The Easter troparion proclaims: "Christ has trampled down death by Death." And the most common Easter icon is that of the Descent into Hell; Easter is the conquering of hades and its master, the devil.

If then the mission of the Church comes in the form of Christ, it has to associate with the poor and the sinners, it has to suffer with the suffering, and it should not shrink back from entering the hell of this world in order to offer the world God's salvation.
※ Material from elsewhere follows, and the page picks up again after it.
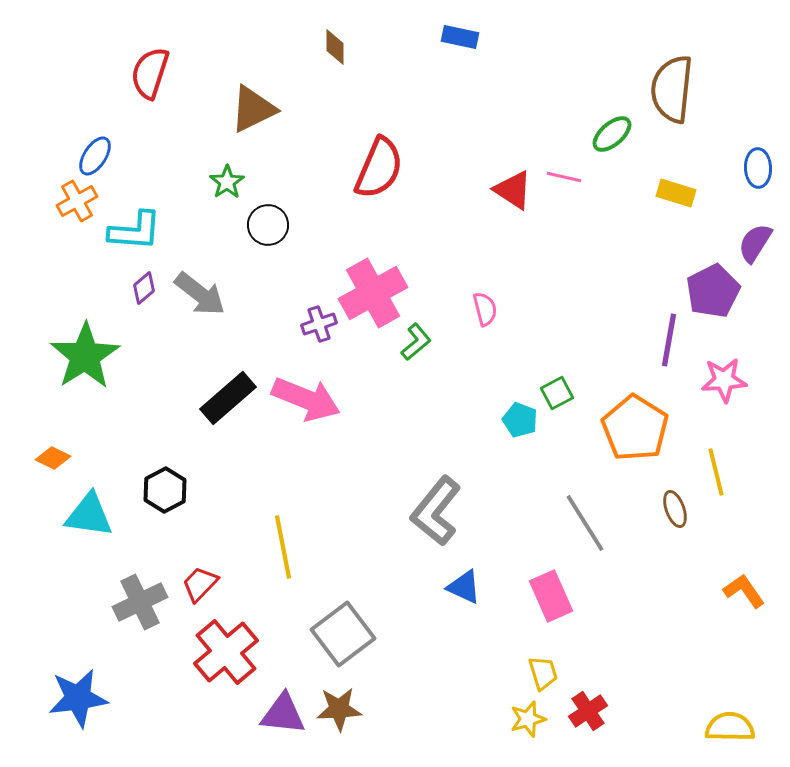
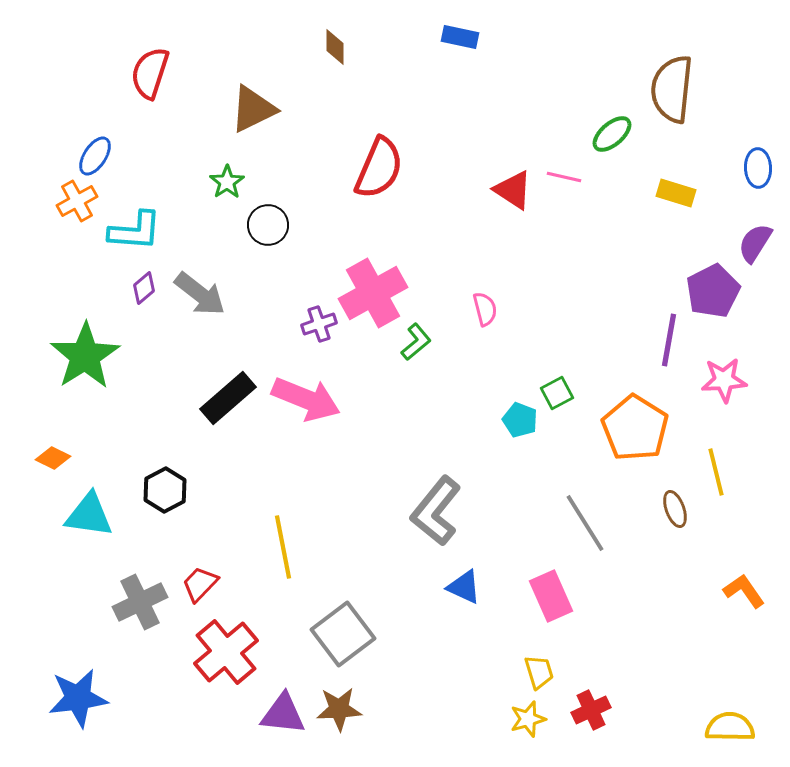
yellow trapezoid at (543, 673): moved 4 px left, 1 px up
red cross at (588, 711): moved 3 px right, 1 px up; rotated 9 degrees clockwise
This kind of mission will not be a social ideology favoring a certain social stratum. On the contrary, by going down to the uttermost desolated places of this world, all the world and all that lives in it will be saved. Christ associated with the greatest sinners and the poorest of the poor and went into the depths of hell because, as the Fathers explain, "what is not assumed is not healed and what is united to God is saved." In order to save the whole man, Christ had to have a real human body, a human soul, and a human will and descent into death. This is what the Fathers defended in the christological debates and what the Ecumenical Councils defined. In order to save all people, Christ had to live with the littlest ones. This was the only way in which Christ could enter "into the domain usurped by the devil and break up the power of the devil over humanity." All are saved: "Christ the Life, by tasting death, has delivered mortal men from death and now gives life to all."

In order to save all, the Church in its mission also has to enter into the hell of this world, not being afraid to be characterized as "a pack of sinners, fools and simple men, violators of convention, disturbers of law and order," as the non-Christian Celsus characterized Christianity in the 4th century.

Entering the world and descending into its hell seems to contradict leaving the world and going up towards the Kingdom. In fact, both approaches are complementary. Moreover, it seems to be one continuing course: after going out of the world and up to the Kingdom, and communicating in the New Life, the Love experienced will flow over, inciting a going out into the world, now as witnesses of this Love.

Our entering into the world does not stop when we no longer feel comfortable; it will become a descent into hell. The descent, however, is not a goal in itself; it is the one way in which to achieve salvation, taking the world up toward the Kingdom. The Church enters the world in order to invite it to the Lord's Table in His Kingdom (Luke 22:30), just as the Word of God, the brightness of God's glory, entered the world, emptied himself, and took human form in order to fashion us into icons of his glory. In the end, it is the glory of God which all mission should reveal.




Father Lambert van Dinteren serves in the parish of Sts. John Chrysostom and Servatios in Maastricht, the Netherlands. This is an abridged version of his essay, "Revealing the Doxa of God: the mission of the Church in the world: an Orthodox view", to be published [by whom? where? when?]. In 1992 he represented the Orthodox Peace Fellowship at the World Council of Churches meeting on "a new heaven and a new earth" held in Brazil in connection with the United Nations "Earth Summit."